In general, the sooner you start to have money conversations with your kids, the best. And the good news is that the majority of American parents have these discussions: more than half, or 56%, according to Chase Slate. 2018 Credit Outlook Survey.
But most parents skip a key financial term, according to the survey: Only 32% of parents explained what a credit score is.
- Payment History (35%): Paying off your past debts, whether credit card or mortgage debt, is the most important factor, as it helps determine how you will handle your future payments . You want make consistent and on-time payments to improve your credit or maintain a good score.

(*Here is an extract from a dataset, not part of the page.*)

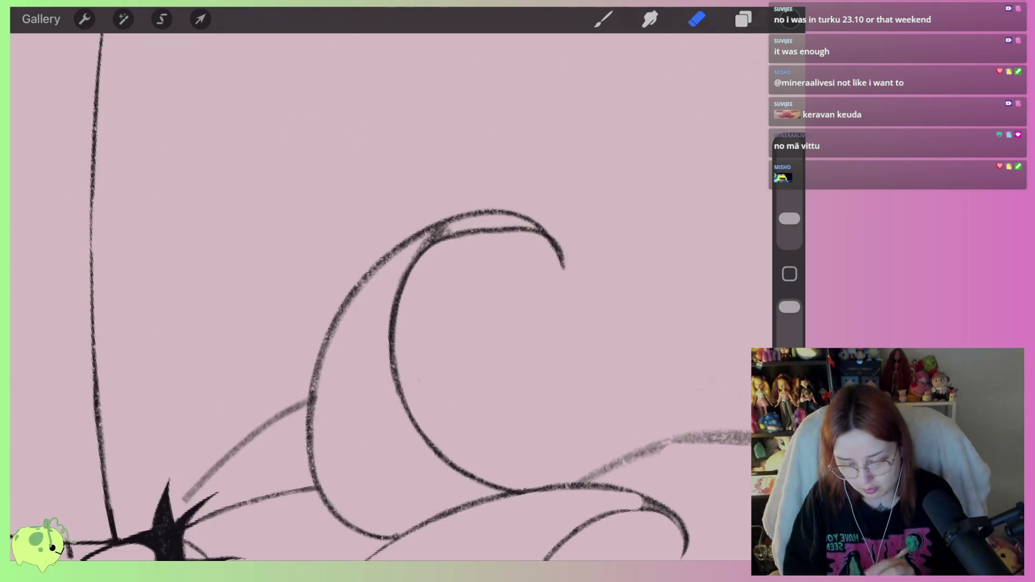
# - Add a dark stroke inside the horn and trim the doubled, overlapping horn strokes to the tip
pyautogui.click(602, 18)
pyautogui.moveTo(401, 277); pyautogui.dragTo(435, 229)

- Amounts Due (30%): This category is credit usage, which is the ratio of the amount you spent on your credit card to the card limit. Ideally, you want to use less than 30 percent of your available credit.
- Length of credit history (15%): How long you’ve had an account open and the time since your last transaction also affects your score. New credit users may have a harder time getting a high score because there is less payment history data available.
- Credit Breakdown (10%): Your score takes into account the types of credit you use, such as credit cards, retail accounts, installment loans, and mortgages.
- New credit (10%): opening new credit cards, especially all at once, and if your history is not established, may count against you. Too many difficult requests, such as those that arise when you apply for an apartment or sign up for a new card, can affect your score, while informal requests, such as a background check, do not.
Besides the credit score, read other important information money concepts and habits to teach your kids.